The findings showed that andrographolide had appropriate synergistic effects with preservatives, surfactants and solubilizers against all the tested pathogens. Several benefits might come from the combination of antimicrobial agents, including increased antibacterial activity, lowered dose-dependent side effects, a shorter duration of long-term antimicrobial therapy, and a reduction in the emergence of resistant microorganisms (Wagner & Ulrich-Merzenich, 2009). However, it is essential to consider pH, surfactant content, and preservative type as these factors may contribute to variability in inhibition zones and must be accounted for when interpreting comparative antimicrobial data.
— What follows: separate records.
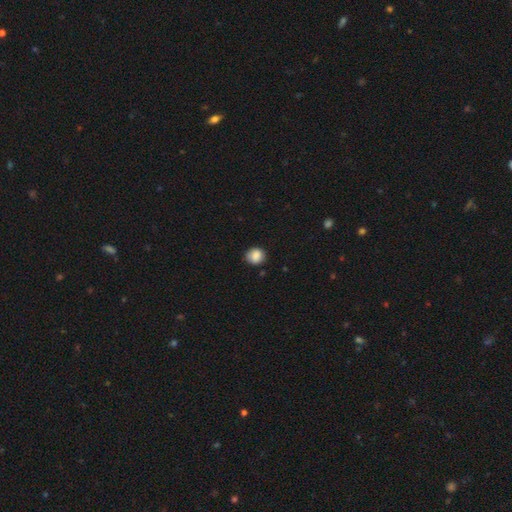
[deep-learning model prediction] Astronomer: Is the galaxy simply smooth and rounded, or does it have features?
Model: smooth — 86%.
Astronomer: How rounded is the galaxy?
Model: round — 76%.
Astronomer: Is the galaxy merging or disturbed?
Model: none — 81%.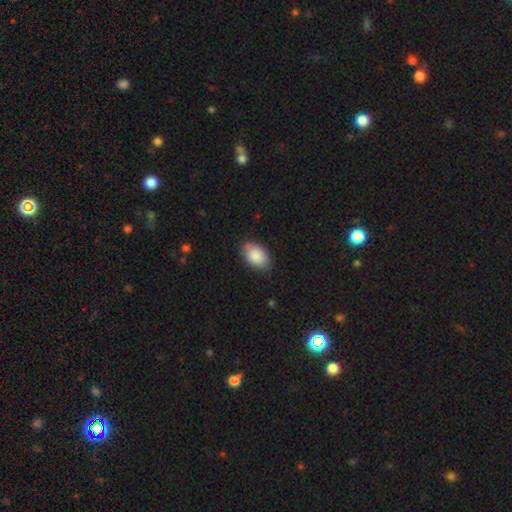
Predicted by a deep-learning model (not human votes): Morphology: type=smooth (85%); roundness=in between (91%); merging=none (79%).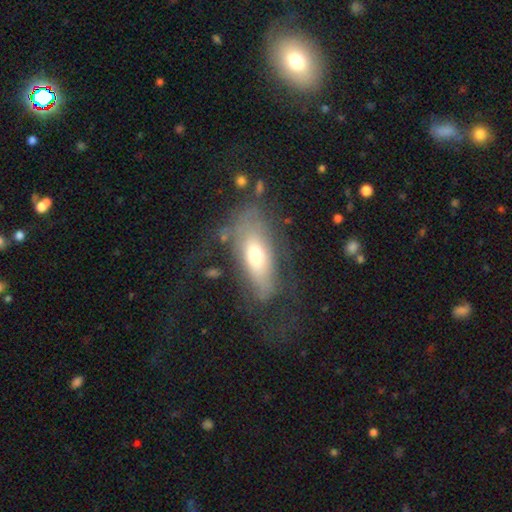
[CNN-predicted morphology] type=smooth (50%); merging=none (49%).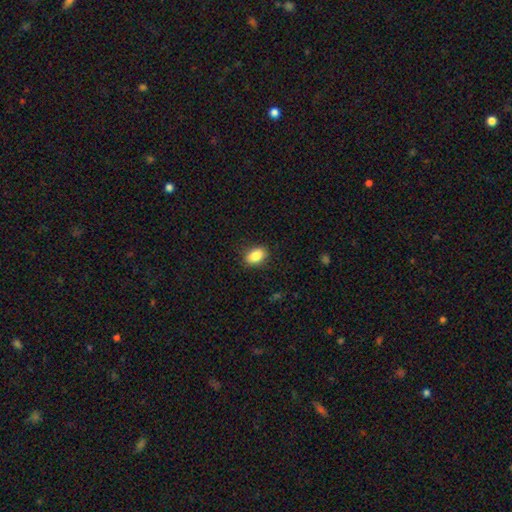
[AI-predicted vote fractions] The model was most divided on "how rounded": in between: 84%, round: 15%, cigar-shaped: 1%. More confident: smooth or featured — smooth (87%); merging — none (86%).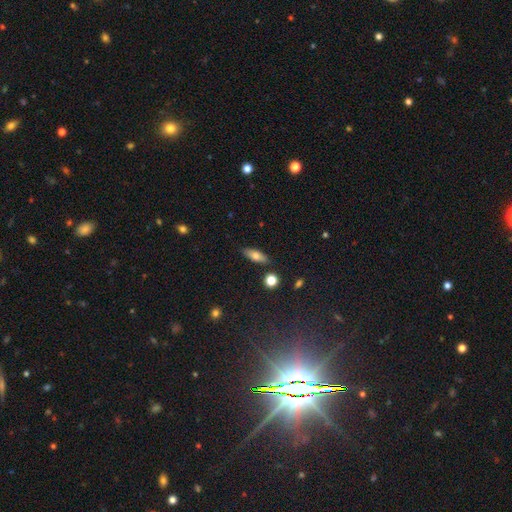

A study by Tuan Kub, Ab Manaf & Abdul Salim (2021) stated that a formulation is considered effective if it achieves over 90% microbial inhibition. In this study, the percentage of microbial inhibition might be related to the turbidity of MIC. According to all the results, A. paniculata intimate wash showed better antimicrobial activities against all the tested pathogens compared to other commercial intimate washes. SebaMed^®, Sumber Ayu and Lactacyd^® showed potential good inhibition towards S. agalactiae with the percentage of microbial inhibition more than 90%. However, negative values suggest the treatment may promote microbial growth by stimulating metabolism or acting as a nutrient source as a value of −100% indicates bacterial activity doubled compared to the control (Larsen, Zylka & Scott, 2009). This unexpected growth may be due to disturbances in pH levels, which potentially shifts the pH away from the optimal acidic range (Lin et al., 2021). Increased activity might also involve responses from natural vaginal flora rather than pathogens alone, highlighting the importance of considering both flora and media composition in interpreting results (Bonnet et al., 2019).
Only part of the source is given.